Yavorsky died in the meantime, and Golder and Herzog finally got together and put together the script in four and a half days, based on a huge pile of documents that Golder had accumulated. Herzog has said that 70% of the film is fictionalized, but on the other hand, some of the scariest bits of dialogue are direct quotes from Yavorsky, such as the troubled man using a laundry room for four and a half years as a place to cry until it was renovated and turned into something else, and his costar in the play, who plays the murdered mother of his character, being told to twitch her feet as she lay dead on the stage “so he can see his mother’s feet dancing her to heaven.”

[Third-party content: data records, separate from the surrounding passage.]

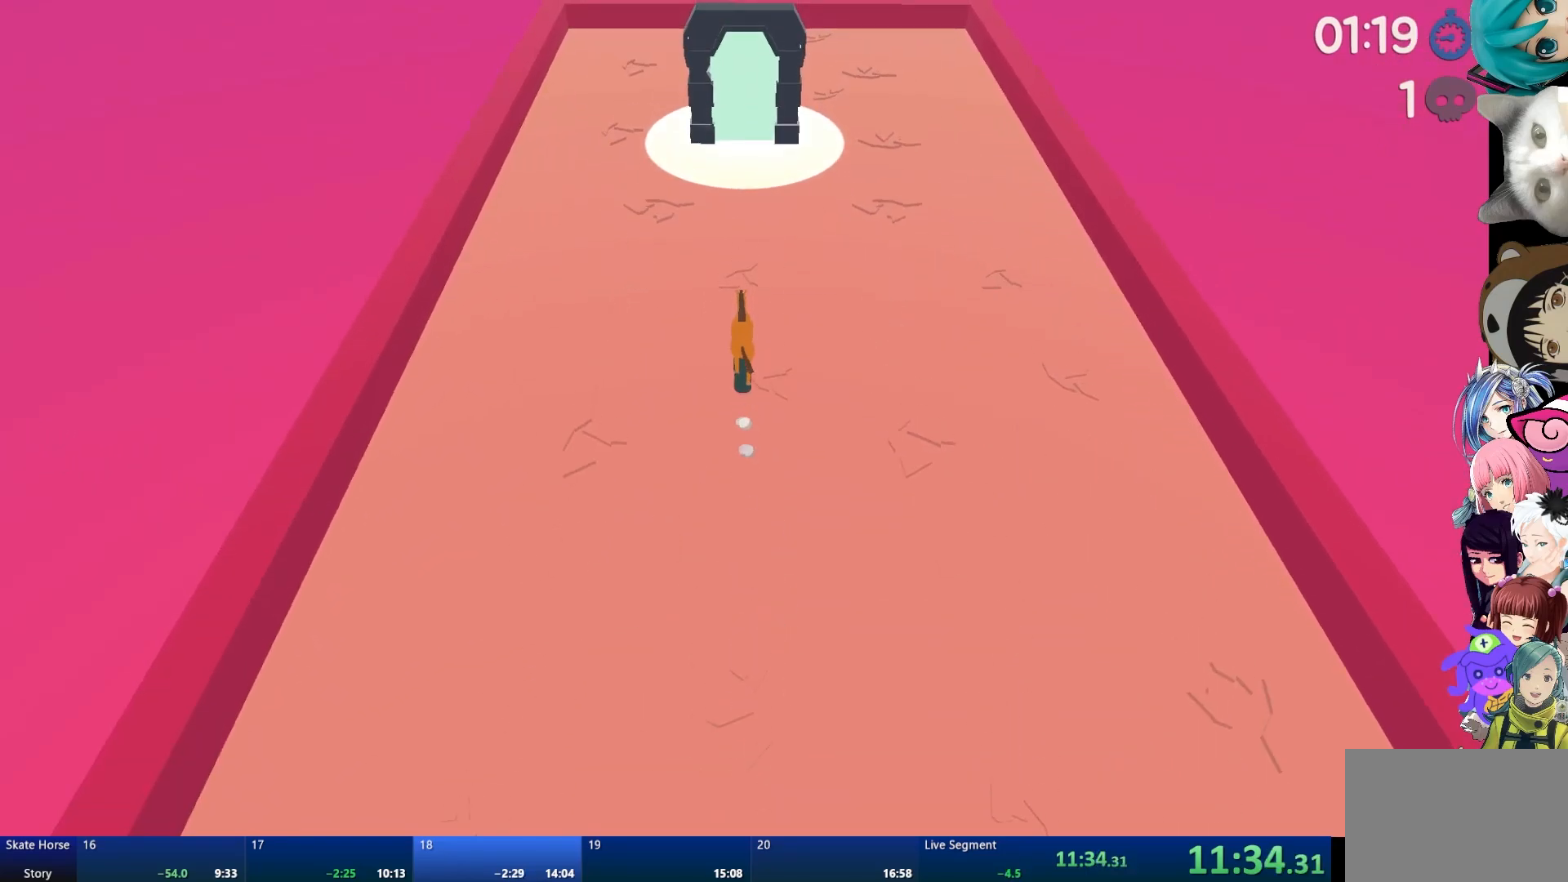
{"buttons": ["R2"], "left_stick": "center", "right_stick": "center", "events": []}
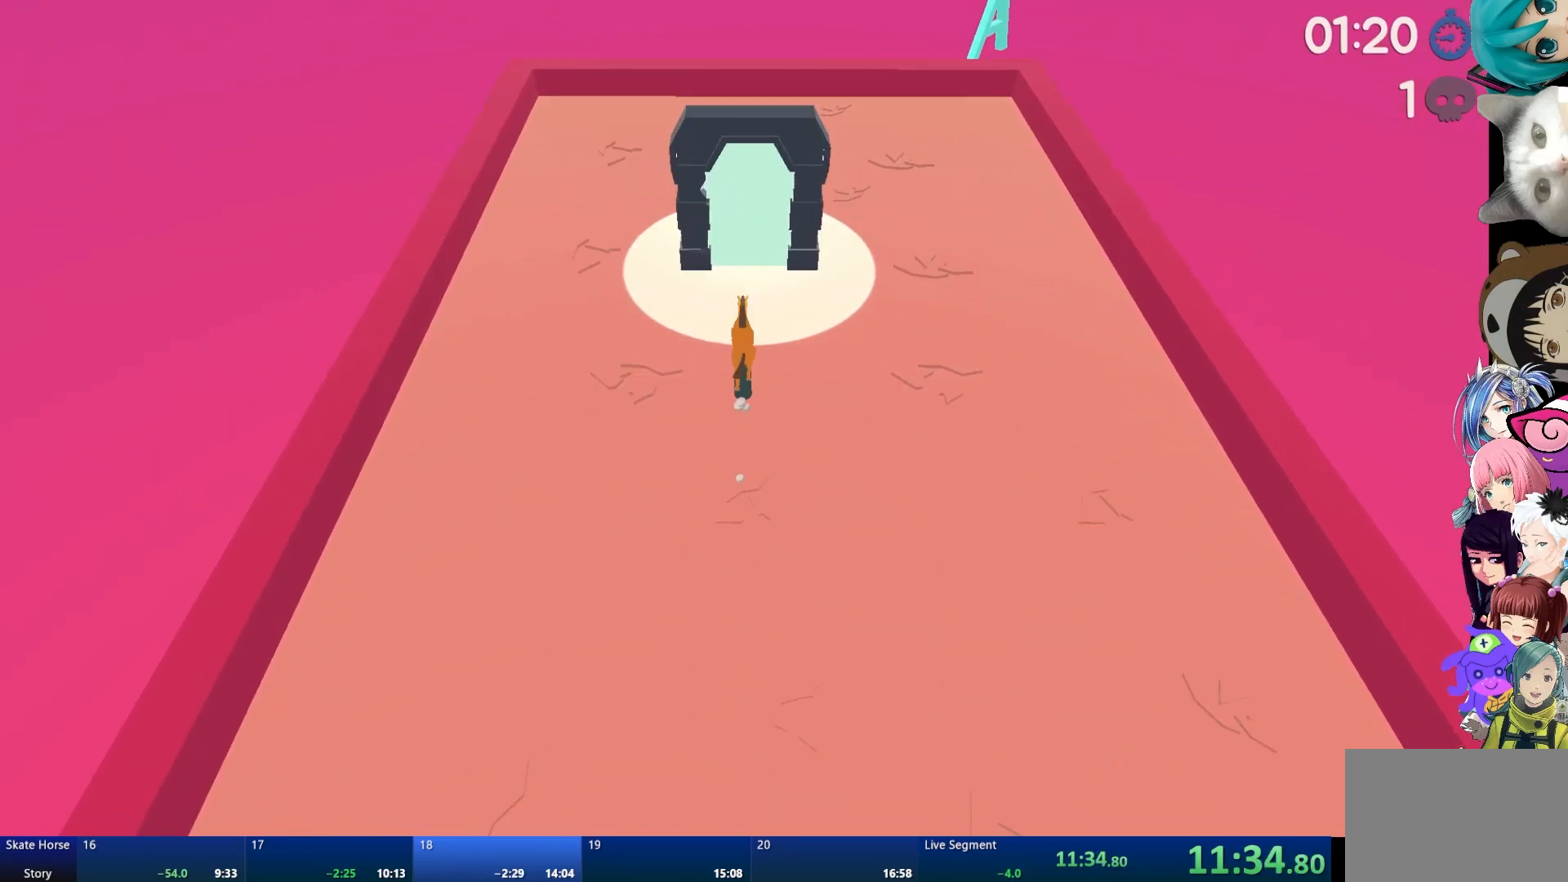
{"buttons": ["CROSS"], "left_stick": "center", "right_stick": "center", "events": [[333, "R2", "up"], [417, "CROSS", "down"]]}
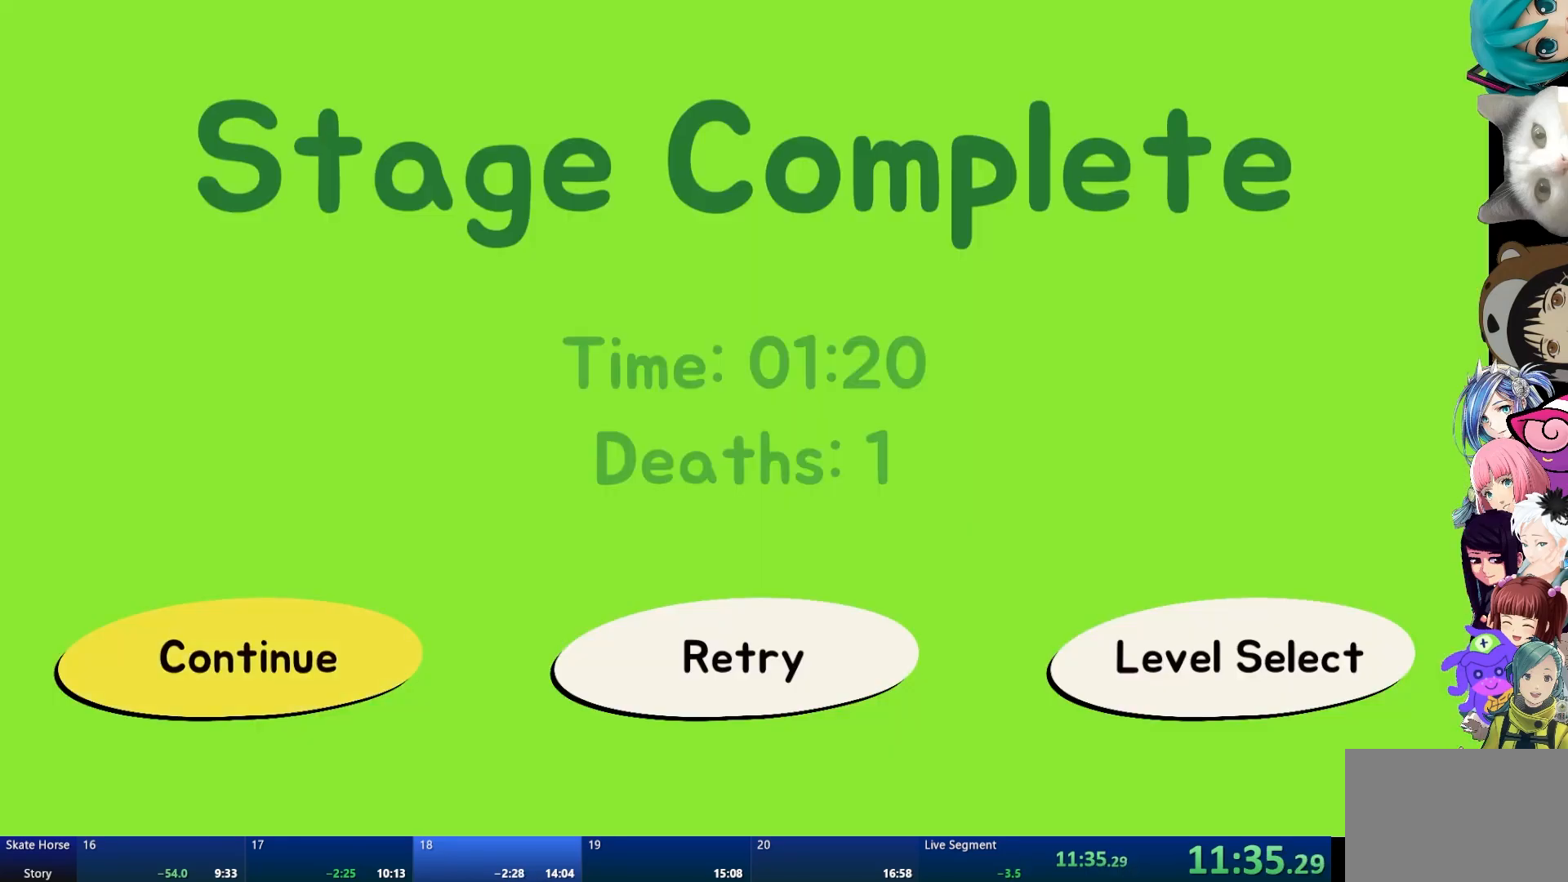
{"buttons": [], "left_stick": "center", "right_stick": "center", "events": [[33, "CROSS", "up"]]}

In the film, the killer, renamed as Brad McCullum, holds off the police by claiming he has hostages. This did not happen in the real case, in which Yavorsky immediately surrendered himself and made a full confession. Herzog mainly uses this as a narrative framing device. The homicide detective played by Wilhelm Defoe interviews people involved in the case, flashbacks reveal his troubled history and pose the question not of why he did what he did. The usual suspense in a murder story—the questions of who did it and will they be caught—are entirely irrelevant. Herzog said “I wanted to do something intelligent where an audience would know three minutes into the film, would know what had happened. An elderly woman had been killed with a sword. Secondly, you would know who the murder was. And finally you would know where he was. From then on, you do not know what is going to happen one moment after another.”  Indeed, as the flashbacks move closer and closer to the murder, Brad’s erratic behavior becomes an increasing cause of concern for his fiancée (Chloë Sevigny) and his drama director (Udo Kier). Michael Shannon, who has played eccentric characters in Cecil B. DeMented and Grand Theft Parsons, is truly frightening as Brad, even though we never actually see the murder.

Herzog approached David Lynch, who acted as producer, with his idea of getting back to “essential filmmaking,” using good stories, small budgets of $2 million or less, and the best actors they can get. My Son is the first product of this new approach (or return to an old approach), and I for one hope that more films like this are made.